Il 39enne cittadino francese, pregiudicato in libertà sorvegliata, in precedenza aveva sparato a un poliziotto che lo aveva fermato per eccesso di velocità. Poi ha rubato un’auto ed è arrivato a Orly intorno alle 8.

La procura di Parigi indaga per terrorismo. Il padre, il fratello e un cugino sono in stato di fermo.

“Riteniamo che fosse determinato ad andare fino in fondo – ha detto il procuratore anti
terrorismo francese, François Molins – Stando alle parole dei militari, tutto fa pensare che cercasse di sottrarre la mitragliatrice per fare dei morti e sparare alla gente. Questo è tutto ciò che possiamo dedurre, in prima analisi, dal comportamento di questa persona”.

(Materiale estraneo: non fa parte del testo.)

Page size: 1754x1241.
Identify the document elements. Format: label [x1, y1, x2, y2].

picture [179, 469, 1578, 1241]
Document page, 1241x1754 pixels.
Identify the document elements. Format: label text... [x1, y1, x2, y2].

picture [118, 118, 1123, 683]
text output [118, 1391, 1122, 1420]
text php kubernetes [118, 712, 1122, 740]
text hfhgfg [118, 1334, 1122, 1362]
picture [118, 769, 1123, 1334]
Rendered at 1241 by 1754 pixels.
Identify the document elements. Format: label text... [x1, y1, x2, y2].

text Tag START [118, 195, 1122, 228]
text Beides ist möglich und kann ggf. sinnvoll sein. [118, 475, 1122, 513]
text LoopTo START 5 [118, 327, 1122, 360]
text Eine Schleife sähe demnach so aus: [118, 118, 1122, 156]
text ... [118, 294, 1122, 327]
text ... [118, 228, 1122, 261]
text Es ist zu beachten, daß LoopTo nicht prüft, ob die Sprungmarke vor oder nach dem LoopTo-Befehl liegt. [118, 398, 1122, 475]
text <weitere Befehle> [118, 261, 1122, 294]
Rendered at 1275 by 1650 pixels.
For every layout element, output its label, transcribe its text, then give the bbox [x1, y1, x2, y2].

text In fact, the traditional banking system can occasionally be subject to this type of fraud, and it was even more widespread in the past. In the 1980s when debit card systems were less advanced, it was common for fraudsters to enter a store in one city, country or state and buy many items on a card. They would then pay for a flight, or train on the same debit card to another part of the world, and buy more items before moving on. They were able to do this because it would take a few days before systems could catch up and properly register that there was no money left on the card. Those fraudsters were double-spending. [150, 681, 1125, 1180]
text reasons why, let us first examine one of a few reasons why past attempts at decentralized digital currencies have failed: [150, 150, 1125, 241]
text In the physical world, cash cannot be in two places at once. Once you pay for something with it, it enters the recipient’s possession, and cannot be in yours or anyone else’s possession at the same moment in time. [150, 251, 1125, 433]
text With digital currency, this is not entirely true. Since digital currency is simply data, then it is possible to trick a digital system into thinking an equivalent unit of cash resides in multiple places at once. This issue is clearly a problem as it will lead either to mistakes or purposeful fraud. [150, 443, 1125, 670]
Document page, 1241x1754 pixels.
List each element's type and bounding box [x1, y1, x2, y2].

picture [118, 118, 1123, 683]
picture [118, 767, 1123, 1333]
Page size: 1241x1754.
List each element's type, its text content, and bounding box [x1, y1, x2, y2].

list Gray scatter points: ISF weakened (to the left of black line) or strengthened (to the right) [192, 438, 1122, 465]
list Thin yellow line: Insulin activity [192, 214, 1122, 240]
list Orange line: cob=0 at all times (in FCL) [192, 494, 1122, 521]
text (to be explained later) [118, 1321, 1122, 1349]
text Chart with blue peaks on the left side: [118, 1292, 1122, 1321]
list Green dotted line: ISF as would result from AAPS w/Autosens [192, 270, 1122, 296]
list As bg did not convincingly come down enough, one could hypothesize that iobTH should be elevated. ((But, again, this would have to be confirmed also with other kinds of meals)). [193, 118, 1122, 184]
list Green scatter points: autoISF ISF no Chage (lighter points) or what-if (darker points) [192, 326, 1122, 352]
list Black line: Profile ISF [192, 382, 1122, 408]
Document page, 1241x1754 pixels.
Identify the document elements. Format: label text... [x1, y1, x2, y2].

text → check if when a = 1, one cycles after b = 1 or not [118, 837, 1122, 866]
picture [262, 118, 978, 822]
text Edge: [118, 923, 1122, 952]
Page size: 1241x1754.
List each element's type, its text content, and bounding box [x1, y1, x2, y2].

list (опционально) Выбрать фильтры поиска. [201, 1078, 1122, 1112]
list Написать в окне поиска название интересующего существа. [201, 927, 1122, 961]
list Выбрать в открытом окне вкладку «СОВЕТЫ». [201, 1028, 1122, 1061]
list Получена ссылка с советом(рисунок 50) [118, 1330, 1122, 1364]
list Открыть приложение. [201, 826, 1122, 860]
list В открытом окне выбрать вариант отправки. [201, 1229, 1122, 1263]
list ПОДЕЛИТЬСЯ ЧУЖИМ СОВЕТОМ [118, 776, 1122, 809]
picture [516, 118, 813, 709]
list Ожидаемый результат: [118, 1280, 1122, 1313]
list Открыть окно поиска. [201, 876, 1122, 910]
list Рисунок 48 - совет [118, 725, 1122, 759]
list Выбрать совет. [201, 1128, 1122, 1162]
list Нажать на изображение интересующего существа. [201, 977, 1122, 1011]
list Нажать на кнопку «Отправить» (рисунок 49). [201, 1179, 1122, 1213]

Prima di raggiungere l’aeroporto, Belgacem ha inviato un messaggio alla famiglia in cui ha scritto: “ho fatto una cavolata”. I testimoni raccontano che ha usato una soldatessa come scudo umano.

“I due militari hanno cercato di ragionare con l’assalitore. Hanno cercato di negoziare un po’ con lui. Fortunatamente non è durata molto – racconta Dominique – Abbiamo sentito due colpi di pistola. Successivamente, abbiamo saputo che è stato soprafatto dai soldati”.

L’assalitore, prima di essere colpito, ha gettato a terra uno zaino con una tanica di benzina. All’interno è stato ritrovato anche un Corano. Durante la perquisizione della sua abitazione sono stati ritrovati alcuni grammi di cocaina e due machete.

Dopo lo stop totale al traffico aereo, i terminal di Orly-Sud e Orly-Ovest sono stati riaperti sabato pomeriggio. la situazione tornerà alla normalità questa domenica.